Het plein voor het stadhuis is genoemd naar Charles II en heeft een stervorm met negen straten die er op uitkomen. Zij die meteen denken aan de Franse militaire ingenieur Vauban hebben het juist. Het was inderdaad Vauban die in 1667 neerstreek in Charleroi en een militair bastion liet bouwen in dit vroegere versterkte oude deel.
Oogstrelende inkomhal
Binnenin word je overdonderd met pracht en praal in zuivere art deco stijl. Het begint al bij de intrede met de toegangshal en de erehal die een bijzondere grandeur uitstralen. Wie zijn die reuzen bij de ingang? Een uitgebreide familie reuzen vertegenwoordigen rang en stand. D'jean en D'jène, gewone volkse figuren waren de eerste reuzen ontworpen in 1934. Maar hierbij hoort een opmerkelijk 'geheimpje'. Zij waagden zoals velen de grote oversteek naar de Verenigde Staten, kwamen echter ziek van heimwee terug en zouden mede door invloed van hun veramerikaansing de kiem gelegd hebben voor de steeds uitbreidende macht van de vakbonden. Met lichte zin voor overdrijving: het waren dus de Amerikanen die de Walen hebben leren staken. Later kwamen er de veldwachter bij, de postbode, de burgemeester, een muzikant, en D'jambo zoon en Julia dochter van D'jean en D'jène. Deze laatste werd 'geboren' in 2016, ter gelegenheid van 350 jaar viering van het bestaan van Charleroi.
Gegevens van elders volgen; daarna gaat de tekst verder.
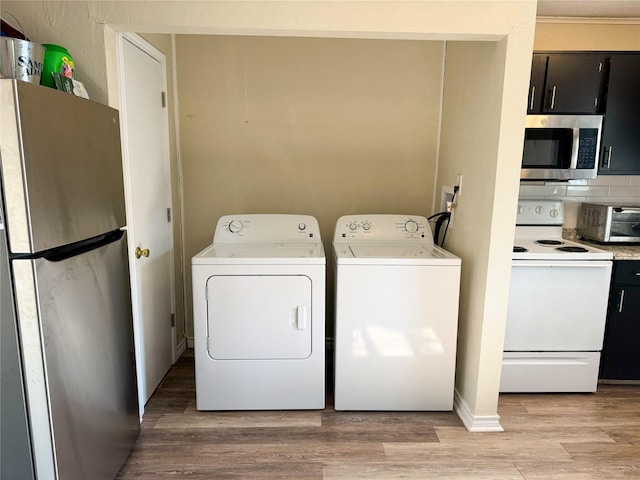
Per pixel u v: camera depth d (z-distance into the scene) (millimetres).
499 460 1849
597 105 2490
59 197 1274
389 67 2721
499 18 1736
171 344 2697
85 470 1434
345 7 1695
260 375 2166
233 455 1863
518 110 1807
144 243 2207
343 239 2580
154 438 1972
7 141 1099
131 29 1710
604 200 2898
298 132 2777
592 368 2400
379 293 2105
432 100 2758
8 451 1251
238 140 2768
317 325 2141
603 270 2305
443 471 1777
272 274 2084
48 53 1479
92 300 1470
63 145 1295
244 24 1685
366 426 2090
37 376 1213
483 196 1983
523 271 2299
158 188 2412
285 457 1854
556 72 2434
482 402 2051
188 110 2717
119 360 1693
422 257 2105
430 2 1711
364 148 2812
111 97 1721
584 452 1912
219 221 2557
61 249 1336
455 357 2184
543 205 2809
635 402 2354
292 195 2852
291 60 2693
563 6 2451
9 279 1166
De vier beelden in stucwerk stellen vier arbeiders voor die Charleroi economisch op de kaart zetten: een mijnwerker, glasblazer, metaalarbeider en een elektromecanien. Aan beide kanten van de statige eretrap staan twee bronzen beelden van Robert Delnest. Zij stellen het Woord en de Daad voor, als het ware de belofte voorstellend die de verkozenen zouden moeten nakomen. Het beeldhouwwerk op de overloop is van Alphonse Darville 'La Gloire et la Paix'. Ga je op de eerste verdieping staan, dan krijg je door het dieptezicht een nog veel beeld van de schoonheid.
Raadzaal
Herinner je de zeven balkons uit de voorgevel. Het zijn deze zeven ramen die veel licht binnenlaten in de raadzaal die eveneens als trouwzaal wordt gebruikt. De schilderijen zijn van de Vlaamse kunstenaar Jos De Smedt. De panelen stellen een trouwstoet voor. In de drie luchters zijn 90 000 kristallen parels verwerkt uit de fabriek van Val-Saint-Lambert.
In de schepenzaal hangen de portretten van de vroegere liberaal gezinde burgemeesters. Pas vanaf 1977 bij de fusie van 15 gemeenten is Charleroi een socialistisch bastion geworden. De feestzaal straalt eveneens een finesse van klasse uit, een harmonie van vormen en een fijne versiering. Boven het toneel een bas-reliëf in bladgoud van Marcel Rau. De zaal heeft een uitstekende akoestiek en biedt plaats aan 1100 toeschouwers.
Belfort
Het belfort dat deel uitmaakt van het stadhuis is 70 meter hoog (250 treden) en symboliseert zoals in andere steden met een belfort de macht en de gemeentelijke vrijheden. Er hangen 47 klokken in de toren. Elk kwartier kan je enkele deuntjes horen. Het belfort van Charleroi is het jongste van België en maakt hierdoor ook deel uit van de belfortenreeks vermeld op de Werelderfgoedlijst van Unesco.